Ghana’s vulnerability to climate change alarming – Expert warns
It has emerged that, Ghana is highly vulnerable to global climate change, ranking 114 out of 181 countries in the climate vulnerability index.
The Executive Director of the Ghana Climate Innovation Centre (GCIC), Ruka Sanusi said already, the country was experiencing increased extreme weather conditions with higher incidences and more prolonged periods of flooding and droughts.
She revealed this at the second annual thought leadership symposium organised by GCIC in Accra.
The event on the theme: “Climate Action, Enterprise Agility and Economic Prosperity”, brought together key actors in the entrepreneurial ecosystem locally and internationally, to discuss and suggest solutions needed to deliver social and economic transformation as well as climate justice.
Madam Sanusi indicated that, Ghana’s vulnerability was largely due to dependence on the production of crops that were sensitive to climate change like cassava and cocoa – a situation she blamed on the lack of agricultural diversification.
As an immediate measure, Madam Sanusi noted that, her outfit will in the next five years nurture 100 climate innovators and climate entrepreneurs from the small and growing business sector.
She said GCIC’s ambition is to reach 300,000 Ghanaian households with green consumer goods and services and create 350 new jobs.
Madam Sanusi underscored their commitment to providing these climate innovators with cutting-edge insights, financing, advisory, and business incubation support to drive their green business growth.
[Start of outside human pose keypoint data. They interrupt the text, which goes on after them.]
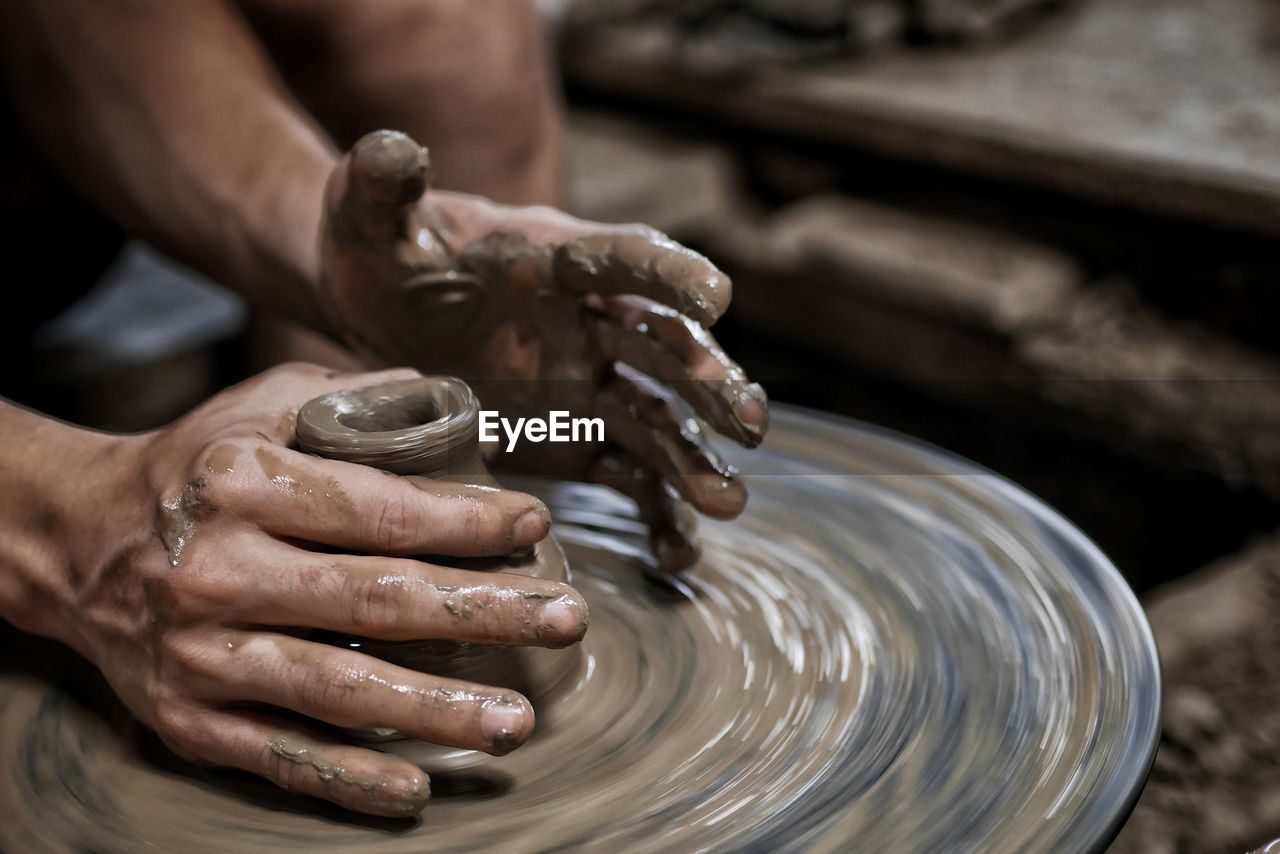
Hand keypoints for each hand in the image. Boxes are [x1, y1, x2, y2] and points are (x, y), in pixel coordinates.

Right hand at [35, 363, 587, 816]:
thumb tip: (458, 407)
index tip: (533, 526)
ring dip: (436, 710)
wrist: (76, 542)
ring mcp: (202, 654)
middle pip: (378, 601)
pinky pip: (280, 755)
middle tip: (567, 620)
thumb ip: (355, 398)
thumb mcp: (261, 405)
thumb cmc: (196, 468)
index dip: (468, 522)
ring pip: (339, 690)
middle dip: (485, 613)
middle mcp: (221, 570)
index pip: (382, 510)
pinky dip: (350, 779)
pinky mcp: (188, 718)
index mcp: (244, 484)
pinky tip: (417, 787)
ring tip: (515, 720)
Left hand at [318, 131, 768, 571]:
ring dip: (695, 457)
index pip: (622, 257)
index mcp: (553, 256)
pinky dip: (658, 514)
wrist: (380, 314)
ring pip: (658, 419)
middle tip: (749, 422)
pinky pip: (630, 476)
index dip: (669, 275)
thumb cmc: (383, 255)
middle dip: (707, 381)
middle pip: (662, 346)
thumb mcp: (367, 218)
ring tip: (726, 502)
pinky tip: (678, 557)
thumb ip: (380, 187)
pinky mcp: (576, 438)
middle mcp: (588, 319)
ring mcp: (588, 383)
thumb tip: (390, 148)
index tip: (717, 297)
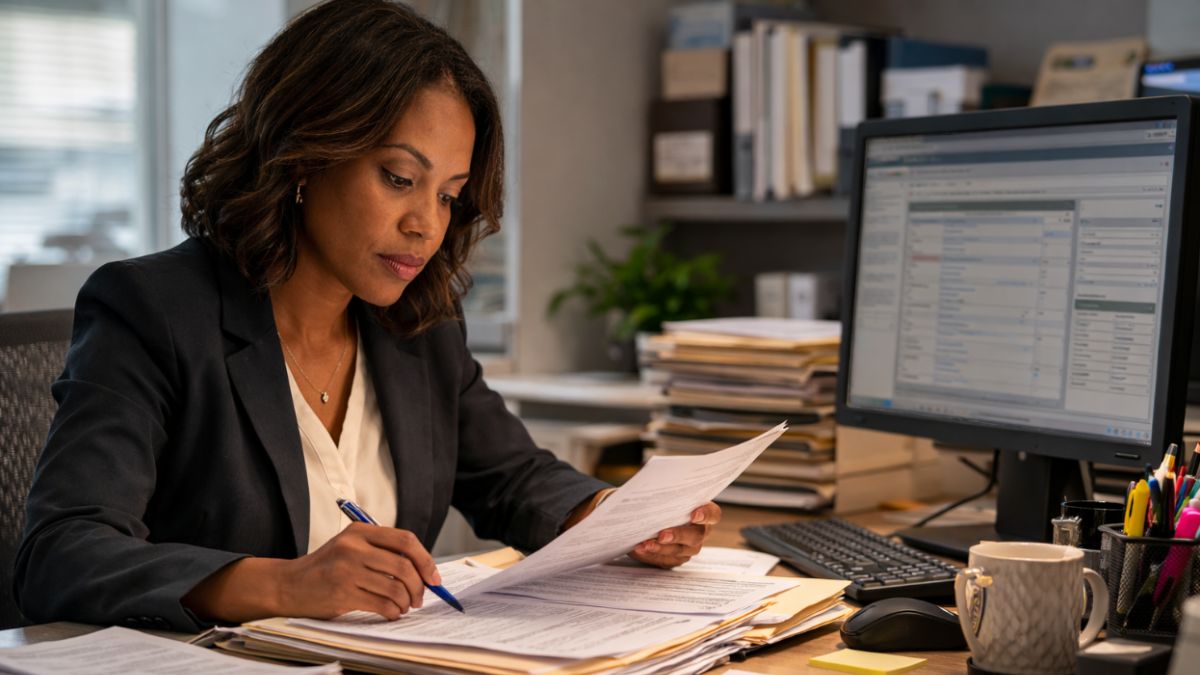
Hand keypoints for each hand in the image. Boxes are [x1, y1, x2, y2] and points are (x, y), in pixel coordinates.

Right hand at [277, 523, 439, 619]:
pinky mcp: (342, 593)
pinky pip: (382, 604)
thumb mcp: (350, 546)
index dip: (425, 559)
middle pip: (404, 565)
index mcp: (359, 531)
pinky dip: (393, 612)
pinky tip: (391, 613)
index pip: (405, 540)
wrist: (288, 584)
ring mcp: (347, 570)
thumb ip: (381, 550)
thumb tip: (423, 569)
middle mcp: (353, 547)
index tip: (433, 577)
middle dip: (419, 585)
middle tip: (420, 597)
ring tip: (404, 606)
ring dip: (407, 601)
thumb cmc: (326, 567)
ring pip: (395, 588)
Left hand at [629, 502, 720, 568]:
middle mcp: (700, 531)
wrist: (646, 518)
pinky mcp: (676, 559)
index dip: (706, 515)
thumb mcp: (664, 495)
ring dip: (661, 548)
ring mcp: (690, 548)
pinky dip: (651, 554)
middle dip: (678, 535)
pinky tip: (640, 549)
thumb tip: (655, 487)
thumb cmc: (661, 502)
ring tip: (645, 544)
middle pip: (696, 536)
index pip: (713, 514)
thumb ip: (666, 493)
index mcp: (704, 512)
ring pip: (680, 551)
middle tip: (662, 535)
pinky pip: (666, 560)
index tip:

For his part, Mr. Henry Kerali, the World Bank Country Director for Ghana, Sierra Leone and Liberia, in a speech read on his behalf said the Bank prioritised climate change and its impact and was supporting countries to deal with it.
He said the Bank was supporting Ghana with a credit funding of $200million to implement the Ghana Economic Transformation Project aimed at assisting the diversification of the economy to better shock-proof against volatility in primary commodity prices, spur a transition to an economic structure that generates higher growth that was more sustainable over the long term.